**Stored data entries**
# # # #
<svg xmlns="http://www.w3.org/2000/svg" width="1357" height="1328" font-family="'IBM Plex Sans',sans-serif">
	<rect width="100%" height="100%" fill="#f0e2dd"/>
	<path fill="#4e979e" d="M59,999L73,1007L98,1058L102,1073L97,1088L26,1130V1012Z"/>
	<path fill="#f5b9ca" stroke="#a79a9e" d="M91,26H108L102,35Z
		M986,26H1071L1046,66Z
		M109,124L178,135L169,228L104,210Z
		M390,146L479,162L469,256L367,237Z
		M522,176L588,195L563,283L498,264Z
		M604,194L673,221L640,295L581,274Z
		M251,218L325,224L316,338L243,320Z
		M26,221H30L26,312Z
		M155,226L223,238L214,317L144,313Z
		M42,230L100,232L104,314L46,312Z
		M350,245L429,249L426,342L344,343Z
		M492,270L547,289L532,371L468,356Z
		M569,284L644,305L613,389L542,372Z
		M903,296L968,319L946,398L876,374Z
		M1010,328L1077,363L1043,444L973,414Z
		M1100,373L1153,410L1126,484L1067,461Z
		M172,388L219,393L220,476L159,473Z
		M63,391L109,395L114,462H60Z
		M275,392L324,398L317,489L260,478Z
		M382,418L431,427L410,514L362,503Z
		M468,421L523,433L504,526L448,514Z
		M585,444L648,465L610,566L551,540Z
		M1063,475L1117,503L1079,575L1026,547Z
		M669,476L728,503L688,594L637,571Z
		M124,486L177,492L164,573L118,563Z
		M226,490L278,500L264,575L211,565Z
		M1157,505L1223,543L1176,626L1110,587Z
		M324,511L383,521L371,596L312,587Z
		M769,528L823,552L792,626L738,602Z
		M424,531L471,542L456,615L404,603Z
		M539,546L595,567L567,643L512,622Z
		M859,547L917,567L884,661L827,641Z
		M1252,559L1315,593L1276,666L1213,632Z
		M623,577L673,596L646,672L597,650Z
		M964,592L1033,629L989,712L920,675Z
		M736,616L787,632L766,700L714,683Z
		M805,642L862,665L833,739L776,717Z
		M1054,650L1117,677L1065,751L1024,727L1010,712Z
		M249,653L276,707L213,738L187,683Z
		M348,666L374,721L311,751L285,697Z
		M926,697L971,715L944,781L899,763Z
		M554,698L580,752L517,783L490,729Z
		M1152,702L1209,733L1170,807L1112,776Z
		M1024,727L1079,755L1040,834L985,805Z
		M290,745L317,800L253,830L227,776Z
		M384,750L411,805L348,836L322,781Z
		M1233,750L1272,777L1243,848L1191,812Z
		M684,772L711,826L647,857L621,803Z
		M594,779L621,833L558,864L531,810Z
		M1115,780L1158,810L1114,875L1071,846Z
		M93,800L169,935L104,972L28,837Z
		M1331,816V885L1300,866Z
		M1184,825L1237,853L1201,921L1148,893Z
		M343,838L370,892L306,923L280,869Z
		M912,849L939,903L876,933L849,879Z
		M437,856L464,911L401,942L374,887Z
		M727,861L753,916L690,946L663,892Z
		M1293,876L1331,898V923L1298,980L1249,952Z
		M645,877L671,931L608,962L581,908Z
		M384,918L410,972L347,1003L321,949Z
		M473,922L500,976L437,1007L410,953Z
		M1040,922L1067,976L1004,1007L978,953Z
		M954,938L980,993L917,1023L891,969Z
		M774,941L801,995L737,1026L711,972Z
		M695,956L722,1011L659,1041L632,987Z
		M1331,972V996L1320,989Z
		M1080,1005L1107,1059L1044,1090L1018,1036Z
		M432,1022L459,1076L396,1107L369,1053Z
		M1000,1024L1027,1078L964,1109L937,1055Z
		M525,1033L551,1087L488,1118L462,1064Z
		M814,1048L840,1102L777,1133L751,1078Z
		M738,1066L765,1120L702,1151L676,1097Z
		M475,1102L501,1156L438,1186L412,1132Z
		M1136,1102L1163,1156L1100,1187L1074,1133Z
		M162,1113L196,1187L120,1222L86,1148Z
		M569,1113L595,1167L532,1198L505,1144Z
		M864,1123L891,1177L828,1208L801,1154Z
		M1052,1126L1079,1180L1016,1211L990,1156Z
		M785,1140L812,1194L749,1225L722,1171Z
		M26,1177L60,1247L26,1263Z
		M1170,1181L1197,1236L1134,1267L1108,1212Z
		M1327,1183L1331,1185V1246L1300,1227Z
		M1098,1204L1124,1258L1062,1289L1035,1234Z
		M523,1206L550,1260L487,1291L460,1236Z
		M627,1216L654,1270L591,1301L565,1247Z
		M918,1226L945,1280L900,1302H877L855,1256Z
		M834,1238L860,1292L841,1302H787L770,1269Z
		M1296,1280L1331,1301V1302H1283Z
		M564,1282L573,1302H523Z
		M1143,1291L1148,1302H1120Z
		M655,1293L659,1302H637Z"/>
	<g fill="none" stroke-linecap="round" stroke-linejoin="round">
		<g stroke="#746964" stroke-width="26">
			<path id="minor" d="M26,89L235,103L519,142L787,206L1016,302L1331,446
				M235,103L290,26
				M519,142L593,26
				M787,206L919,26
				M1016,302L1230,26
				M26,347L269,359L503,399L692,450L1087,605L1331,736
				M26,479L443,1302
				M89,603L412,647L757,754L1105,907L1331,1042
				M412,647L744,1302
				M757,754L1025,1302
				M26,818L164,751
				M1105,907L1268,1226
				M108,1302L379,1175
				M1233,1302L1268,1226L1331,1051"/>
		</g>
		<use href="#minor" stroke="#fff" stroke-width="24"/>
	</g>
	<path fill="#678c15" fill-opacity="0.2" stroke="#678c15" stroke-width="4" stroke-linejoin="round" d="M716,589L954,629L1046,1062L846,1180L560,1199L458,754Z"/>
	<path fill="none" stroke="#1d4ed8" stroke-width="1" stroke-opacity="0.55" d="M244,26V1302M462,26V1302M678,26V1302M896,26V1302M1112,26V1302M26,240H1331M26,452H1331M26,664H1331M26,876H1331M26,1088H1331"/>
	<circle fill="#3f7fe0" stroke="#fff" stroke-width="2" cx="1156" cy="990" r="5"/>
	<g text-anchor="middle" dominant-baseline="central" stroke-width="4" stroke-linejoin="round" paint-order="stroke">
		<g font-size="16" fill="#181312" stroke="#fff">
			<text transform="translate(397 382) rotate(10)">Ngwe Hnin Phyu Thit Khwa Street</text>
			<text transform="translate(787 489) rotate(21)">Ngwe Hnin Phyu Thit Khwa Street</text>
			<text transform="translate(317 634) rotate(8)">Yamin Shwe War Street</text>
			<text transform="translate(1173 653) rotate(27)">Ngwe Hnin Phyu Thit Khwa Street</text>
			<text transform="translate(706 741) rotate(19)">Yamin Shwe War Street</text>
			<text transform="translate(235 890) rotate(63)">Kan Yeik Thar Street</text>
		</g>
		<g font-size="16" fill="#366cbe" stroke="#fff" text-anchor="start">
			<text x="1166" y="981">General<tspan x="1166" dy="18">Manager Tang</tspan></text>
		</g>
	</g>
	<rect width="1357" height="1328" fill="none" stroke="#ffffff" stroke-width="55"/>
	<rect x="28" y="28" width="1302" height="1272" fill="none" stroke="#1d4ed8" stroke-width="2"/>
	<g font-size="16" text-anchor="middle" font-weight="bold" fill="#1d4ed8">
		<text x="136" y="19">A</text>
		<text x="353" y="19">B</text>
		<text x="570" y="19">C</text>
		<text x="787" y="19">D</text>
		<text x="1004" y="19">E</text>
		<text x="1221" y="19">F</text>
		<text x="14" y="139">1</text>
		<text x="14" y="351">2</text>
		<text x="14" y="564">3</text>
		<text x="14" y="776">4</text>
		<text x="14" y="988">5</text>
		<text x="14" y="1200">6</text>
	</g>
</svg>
# # # #
A single number is expected: how many lines in the records contain the string "Hnin".

**RESPONSE TO THE TASK**
3